ACTIVITY — Repeat the stretch of entries below from the line with "thumb ip: (216, 512)" through the line with "index pip: (305, 582)". Include both ends and add nothing.

INFORMATION PROVIDED —
★ ★ ★ ★

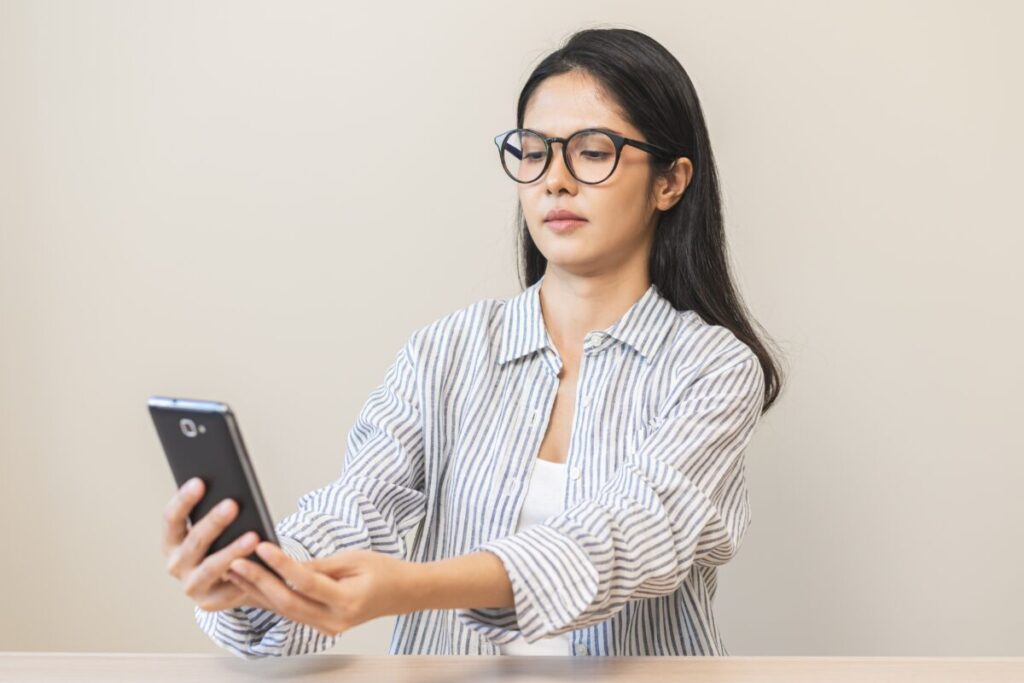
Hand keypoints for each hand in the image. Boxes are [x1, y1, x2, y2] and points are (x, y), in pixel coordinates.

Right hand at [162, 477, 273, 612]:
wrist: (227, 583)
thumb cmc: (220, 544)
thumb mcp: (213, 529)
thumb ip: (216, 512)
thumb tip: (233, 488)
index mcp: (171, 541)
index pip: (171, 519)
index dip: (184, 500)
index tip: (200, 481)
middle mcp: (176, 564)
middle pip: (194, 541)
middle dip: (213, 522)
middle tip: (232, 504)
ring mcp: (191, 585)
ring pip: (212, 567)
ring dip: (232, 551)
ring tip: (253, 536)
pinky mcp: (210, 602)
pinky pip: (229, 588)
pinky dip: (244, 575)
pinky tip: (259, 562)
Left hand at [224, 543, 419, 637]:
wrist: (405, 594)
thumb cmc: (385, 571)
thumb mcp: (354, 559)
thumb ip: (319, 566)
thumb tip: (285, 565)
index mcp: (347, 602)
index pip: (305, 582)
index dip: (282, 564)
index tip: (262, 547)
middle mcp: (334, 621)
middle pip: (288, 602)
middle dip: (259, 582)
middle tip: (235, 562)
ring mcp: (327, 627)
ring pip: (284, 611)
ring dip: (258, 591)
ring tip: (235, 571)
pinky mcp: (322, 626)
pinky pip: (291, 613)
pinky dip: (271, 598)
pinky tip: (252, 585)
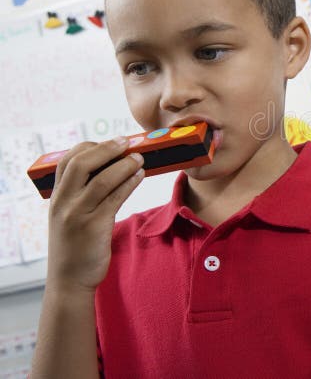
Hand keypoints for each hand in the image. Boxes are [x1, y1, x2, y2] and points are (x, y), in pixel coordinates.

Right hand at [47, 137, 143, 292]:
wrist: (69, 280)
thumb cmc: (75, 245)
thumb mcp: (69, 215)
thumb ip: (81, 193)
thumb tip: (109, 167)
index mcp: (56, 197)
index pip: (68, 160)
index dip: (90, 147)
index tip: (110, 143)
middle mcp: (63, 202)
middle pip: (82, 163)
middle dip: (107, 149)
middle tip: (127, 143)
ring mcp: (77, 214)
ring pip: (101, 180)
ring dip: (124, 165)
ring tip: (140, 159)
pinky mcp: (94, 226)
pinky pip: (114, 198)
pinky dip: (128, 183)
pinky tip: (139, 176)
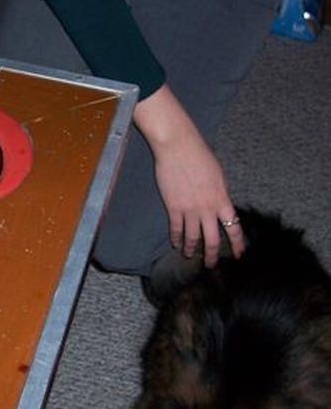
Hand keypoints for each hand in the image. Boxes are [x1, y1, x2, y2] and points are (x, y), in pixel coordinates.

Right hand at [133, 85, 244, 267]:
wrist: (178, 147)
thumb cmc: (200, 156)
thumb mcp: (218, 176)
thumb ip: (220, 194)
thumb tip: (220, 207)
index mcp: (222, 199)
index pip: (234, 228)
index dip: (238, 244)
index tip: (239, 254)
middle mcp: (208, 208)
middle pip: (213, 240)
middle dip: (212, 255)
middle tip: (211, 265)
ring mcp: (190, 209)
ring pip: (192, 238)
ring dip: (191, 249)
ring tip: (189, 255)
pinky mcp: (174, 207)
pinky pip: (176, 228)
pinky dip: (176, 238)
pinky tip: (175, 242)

★ ★ ★ ★

RESPONSE BOX —
thumb ip: (216, 512)
thumb tip: (233, 488)
index mcp: (171, 541)
index pip: (171, 519)
index dip: (184, 500)
index tip: (200, 481)
middle mcp: (176, 564)
middle pip: (194, 541)
middle dip: (213, 522)
middle tip: (232, 504)
ring mcp: (191, 585)
ring pip: (212, 567)
ring dip: (232, 551)
ring tip: (253, 536)
pinky mcp: (210, 602)
pinky pip: (229, 588)
pinky dip: (244, 575)
pinky tip: (259, 562)
Left hand at [224, 543, 419, 637]:
wrist: (405, 594)
thumb cmc: (385, 571)
thumb mcp: (354, 559)
thumb ip: (319, 566)
thumb tip: (285, 565)
index mcp: (347, 602)
index pip: (305, 582)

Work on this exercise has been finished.